4. State the predictive mean from the BLR side and from the GP side, and show they are expressions for the same object.
Q9. Short diagnostic — 10 pts
For each statement, write True or False and give a one-line justification.
1. In BLR, the posterior normalization constant is needed in order to identify the posterior mean and covariance.
2. If
$$ p(w\mid y,X)\propto \exp\left\{-\frac12 w^T A w+b^T w\right\}, $$then the posterior covariance is $A$.
3. In the weight-space GP construction,
$$ K_N=\frac{1}{\alpha} \Psi\Psi^T $$is an $N\times N$ matrix.

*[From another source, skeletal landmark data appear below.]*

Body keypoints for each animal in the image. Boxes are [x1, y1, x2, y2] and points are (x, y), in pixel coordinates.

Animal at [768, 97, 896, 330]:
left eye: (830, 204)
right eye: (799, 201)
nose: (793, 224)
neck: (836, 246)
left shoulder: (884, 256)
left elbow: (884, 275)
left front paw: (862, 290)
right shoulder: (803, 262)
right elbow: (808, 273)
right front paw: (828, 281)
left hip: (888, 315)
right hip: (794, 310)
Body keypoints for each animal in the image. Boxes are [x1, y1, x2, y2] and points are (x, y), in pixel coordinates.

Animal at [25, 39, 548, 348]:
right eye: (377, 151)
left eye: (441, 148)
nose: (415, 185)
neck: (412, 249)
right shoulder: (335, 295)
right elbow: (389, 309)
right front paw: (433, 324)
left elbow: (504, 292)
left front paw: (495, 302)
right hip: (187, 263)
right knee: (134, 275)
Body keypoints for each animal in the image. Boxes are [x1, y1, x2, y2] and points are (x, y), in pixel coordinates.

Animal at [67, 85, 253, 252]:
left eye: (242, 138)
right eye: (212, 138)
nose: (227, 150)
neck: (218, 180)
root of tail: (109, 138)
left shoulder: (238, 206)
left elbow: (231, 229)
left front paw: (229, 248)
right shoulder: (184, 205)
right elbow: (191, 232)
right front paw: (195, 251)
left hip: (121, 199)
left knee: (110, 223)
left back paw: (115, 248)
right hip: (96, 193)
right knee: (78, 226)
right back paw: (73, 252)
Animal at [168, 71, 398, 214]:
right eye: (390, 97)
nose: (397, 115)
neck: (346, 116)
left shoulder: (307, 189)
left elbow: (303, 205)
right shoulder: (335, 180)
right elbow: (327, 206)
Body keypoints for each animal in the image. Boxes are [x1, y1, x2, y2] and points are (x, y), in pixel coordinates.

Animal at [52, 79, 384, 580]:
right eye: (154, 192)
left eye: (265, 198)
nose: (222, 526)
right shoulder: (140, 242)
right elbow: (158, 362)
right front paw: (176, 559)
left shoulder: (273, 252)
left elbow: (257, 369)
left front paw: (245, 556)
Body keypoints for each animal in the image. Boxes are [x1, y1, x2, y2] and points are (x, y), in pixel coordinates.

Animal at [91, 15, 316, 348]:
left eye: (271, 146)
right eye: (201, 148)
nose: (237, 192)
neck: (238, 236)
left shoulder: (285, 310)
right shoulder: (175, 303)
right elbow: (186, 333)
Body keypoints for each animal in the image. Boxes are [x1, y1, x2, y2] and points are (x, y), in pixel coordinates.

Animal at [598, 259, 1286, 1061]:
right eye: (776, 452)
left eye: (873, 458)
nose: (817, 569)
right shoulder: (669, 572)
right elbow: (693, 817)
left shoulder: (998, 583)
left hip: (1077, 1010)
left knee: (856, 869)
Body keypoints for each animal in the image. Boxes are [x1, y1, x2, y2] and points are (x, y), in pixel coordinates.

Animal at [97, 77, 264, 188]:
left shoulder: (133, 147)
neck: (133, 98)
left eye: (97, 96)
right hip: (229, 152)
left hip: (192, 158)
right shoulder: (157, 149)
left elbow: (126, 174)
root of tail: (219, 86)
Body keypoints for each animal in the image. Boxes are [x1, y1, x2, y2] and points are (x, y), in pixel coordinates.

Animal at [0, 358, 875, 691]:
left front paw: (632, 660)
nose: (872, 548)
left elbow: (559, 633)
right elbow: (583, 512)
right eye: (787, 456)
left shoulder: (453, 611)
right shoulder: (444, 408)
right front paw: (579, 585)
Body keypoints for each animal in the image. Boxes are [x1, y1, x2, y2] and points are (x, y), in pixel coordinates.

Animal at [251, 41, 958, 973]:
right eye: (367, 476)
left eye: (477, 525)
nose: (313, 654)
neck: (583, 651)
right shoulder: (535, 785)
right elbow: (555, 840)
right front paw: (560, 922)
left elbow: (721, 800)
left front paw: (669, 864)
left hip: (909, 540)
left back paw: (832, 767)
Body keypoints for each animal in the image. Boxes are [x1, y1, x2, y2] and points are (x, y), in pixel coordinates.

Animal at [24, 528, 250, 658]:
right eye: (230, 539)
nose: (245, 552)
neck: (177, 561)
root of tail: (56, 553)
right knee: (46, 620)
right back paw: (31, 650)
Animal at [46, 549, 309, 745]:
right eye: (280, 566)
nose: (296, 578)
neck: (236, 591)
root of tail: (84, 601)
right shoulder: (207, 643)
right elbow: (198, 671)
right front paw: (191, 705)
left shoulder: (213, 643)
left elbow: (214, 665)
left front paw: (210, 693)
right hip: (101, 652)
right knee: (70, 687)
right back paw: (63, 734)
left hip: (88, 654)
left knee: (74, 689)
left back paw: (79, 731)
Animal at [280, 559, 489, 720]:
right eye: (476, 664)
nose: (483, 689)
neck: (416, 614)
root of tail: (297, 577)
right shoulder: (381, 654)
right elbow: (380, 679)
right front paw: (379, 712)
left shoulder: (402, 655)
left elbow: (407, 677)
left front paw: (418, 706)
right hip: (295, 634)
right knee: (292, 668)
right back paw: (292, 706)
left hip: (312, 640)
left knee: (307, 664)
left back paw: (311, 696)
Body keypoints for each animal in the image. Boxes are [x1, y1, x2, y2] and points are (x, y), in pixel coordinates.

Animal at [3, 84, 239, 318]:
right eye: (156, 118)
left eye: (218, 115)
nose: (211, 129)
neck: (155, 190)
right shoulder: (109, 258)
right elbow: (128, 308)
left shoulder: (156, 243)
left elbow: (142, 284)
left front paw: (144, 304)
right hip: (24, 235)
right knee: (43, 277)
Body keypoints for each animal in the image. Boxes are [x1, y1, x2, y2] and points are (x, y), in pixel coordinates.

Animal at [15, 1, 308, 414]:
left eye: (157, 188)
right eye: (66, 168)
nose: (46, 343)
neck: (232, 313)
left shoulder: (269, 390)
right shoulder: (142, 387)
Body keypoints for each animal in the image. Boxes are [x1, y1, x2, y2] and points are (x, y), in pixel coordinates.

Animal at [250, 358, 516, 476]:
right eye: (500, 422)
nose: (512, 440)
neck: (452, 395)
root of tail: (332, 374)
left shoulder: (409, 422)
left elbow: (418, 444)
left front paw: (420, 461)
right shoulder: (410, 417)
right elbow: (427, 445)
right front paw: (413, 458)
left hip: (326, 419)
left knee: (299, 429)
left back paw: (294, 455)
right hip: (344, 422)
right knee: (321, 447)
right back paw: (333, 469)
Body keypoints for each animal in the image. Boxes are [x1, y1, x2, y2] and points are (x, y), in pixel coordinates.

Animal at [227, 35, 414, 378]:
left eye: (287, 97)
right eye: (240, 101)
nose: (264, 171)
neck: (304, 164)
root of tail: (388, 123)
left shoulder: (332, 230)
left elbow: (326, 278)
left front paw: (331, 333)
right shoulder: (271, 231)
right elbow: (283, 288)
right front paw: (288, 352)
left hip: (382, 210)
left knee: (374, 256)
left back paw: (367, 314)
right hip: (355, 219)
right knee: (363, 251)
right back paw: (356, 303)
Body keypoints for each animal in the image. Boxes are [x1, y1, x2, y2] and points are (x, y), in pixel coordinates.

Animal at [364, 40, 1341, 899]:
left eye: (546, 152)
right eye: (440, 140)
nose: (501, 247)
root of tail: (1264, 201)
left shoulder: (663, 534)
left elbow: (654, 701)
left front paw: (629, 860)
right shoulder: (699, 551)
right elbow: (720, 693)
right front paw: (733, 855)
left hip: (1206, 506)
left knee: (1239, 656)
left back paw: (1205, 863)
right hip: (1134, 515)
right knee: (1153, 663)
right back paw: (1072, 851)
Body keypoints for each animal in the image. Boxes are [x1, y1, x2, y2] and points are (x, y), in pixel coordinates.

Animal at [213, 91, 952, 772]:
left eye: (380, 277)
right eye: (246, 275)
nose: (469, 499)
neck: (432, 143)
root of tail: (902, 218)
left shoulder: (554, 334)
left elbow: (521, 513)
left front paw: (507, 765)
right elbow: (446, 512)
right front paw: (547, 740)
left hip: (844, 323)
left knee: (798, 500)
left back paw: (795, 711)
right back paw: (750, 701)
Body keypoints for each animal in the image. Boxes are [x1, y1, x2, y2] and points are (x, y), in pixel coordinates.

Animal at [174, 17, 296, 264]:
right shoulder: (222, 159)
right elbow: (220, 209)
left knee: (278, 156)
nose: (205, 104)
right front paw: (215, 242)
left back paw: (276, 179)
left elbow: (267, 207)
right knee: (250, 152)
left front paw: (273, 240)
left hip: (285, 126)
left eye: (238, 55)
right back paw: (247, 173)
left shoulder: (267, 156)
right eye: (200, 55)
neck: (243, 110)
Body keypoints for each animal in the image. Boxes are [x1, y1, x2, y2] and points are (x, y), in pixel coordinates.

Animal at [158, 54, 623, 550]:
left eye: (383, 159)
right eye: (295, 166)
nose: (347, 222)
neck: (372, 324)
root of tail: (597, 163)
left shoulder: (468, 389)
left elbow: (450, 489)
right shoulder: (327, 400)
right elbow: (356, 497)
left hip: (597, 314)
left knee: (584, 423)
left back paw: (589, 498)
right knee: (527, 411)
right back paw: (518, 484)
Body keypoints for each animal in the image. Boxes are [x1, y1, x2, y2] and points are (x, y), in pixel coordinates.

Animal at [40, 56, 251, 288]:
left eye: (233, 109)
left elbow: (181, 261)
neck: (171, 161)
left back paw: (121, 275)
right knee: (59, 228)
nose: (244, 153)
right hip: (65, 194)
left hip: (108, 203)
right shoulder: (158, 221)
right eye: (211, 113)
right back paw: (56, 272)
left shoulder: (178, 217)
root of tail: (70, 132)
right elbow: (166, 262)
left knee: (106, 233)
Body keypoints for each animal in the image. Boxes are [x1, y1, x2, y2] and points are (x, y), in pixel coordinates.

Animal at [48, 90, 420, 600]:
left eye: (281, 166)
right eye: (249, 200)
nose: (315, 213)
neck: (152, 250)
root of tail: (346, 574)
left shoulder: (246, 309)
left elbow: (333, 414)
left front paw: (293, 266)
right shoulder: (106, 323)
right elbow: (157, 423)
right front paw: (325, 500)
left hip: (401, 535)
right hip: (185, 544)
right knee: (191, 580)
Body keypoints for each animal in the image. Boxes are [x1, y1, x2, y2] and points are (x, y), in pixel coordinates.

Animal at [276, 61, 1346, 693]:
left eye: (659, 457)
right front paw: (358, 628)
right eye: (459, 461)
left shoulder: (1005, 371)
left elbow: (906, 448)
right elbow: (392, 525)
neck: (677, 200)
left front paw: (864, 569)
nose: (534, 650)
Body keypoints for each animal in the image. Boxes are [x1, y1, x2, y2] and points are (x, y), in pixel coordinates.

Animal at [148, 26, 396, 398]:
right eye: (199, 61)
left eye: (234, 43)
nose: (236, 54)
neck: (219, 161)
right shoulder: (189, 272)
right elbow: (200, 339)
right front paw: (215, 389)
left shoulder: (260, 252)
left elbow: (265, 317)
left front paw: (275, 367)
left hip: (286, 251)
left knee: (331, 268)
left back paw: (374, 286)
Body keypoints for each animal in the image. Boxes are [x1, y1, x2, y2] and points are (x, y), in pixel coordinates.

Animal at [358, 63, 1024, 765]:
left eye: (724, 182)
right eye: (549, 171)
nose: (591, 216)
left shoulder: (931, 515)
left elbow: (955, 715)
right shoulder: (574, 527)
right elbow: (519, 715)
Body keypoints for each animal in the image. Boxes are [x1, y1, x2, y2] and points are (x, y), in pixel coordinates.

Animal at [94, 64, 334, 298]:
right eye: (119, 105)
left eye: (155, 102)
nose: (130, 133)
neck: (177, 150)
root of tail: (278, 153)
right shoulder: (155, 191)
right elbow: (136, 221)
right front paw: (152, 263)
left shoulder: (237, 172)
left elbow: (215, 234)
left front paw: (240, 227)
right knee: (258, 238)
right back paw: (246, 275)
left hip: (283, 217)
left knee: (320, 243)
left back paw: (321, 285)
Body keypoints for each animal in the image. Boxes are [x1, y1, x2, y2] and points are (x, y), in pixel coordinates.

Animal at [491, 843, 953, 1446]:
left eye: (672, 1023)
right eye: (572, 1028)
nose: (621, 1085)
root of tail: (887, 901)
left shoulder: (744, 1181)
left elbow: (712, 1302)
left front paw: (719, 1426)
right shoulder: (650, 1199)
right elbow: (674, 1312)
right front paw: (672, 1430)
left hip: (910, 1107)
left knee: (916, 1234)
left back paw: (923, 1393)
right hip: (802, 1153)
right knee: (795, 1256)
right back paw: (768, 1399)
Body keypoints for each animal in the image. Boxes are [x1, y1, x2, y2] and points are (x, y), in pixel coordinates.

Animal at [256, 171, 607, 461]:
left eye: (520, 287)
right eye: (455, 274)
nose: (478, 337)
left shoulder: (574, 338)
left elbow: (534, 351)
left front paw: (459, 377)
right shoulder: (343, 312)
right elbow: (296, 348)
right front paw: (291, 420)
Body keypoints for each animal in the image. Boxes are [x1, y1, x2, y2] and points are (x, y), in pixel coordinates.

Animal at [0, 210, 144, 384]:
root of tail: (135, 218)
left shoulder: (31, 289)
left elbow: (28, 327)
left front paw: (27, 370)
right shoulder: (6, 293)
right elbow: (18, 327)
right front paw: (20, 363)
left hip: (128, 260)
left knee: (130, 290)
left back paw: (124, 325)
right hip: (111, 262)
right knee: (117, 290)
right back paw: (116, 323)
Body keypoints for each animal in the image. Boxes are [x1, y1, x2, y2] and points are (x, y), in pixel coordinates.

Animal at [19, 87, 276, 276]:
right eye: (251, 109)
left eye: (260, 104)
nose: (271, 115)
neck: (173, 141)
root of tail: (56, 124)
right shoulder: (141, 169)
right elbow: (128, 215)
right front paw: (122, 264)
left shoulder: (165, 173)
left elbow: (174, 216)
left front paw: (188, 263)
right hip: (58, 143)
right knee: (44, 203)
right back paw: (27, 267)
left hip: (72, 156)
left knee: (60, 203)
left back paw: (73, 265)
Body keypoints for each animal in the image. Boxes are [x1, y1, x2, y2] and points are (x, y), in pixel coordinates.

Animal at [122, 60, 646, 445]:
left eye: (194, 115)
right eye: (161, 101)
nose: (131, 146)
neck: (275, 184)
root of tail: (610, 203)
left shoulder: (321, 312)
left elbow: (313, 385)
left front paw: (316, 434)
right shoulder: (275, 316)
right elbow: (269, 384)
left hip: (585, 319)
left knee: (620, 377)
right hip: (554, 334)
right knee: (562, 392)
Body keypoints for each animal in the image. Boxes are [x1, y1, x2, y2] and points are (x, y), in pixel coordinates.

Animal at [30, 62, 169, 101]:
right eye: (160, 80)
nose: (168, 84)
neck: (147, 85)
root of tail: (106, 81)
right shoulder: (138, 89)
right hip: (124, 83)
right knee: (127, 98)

4. In the GP predictive block matrix,
$$ \Sigma_{12} $$must have the same shape as $y_N$.
5. If $\varepsilon$ and $w$ are independent and centered, then
$$ \operatorname{Cov}(\Psi w,\varepsilon)=0. $$6. When $X^TX=I$, the BLR posterior mean is always exactly equal to $\hat w_{\mathrm{LS}}$, regardless of $\sigma^2$.
7. In the GP noisy-observation setup,
$$ \operatorname{Var}(y_N)=K_N+\sigma^2 I. $$8. In BLR, the quadratic term determines the posterior mean, while the linear term determines the posterior covariance.
9. In GP predictive conditioning, $\Sigma_{21}=\Sigma_{12}^T$.
10. In BLR, seeing
$$ -\frac12 w^T A w+b^T w $$should immediately make you think “complete the square and read off $\Sigma_N^{-1}=A$”.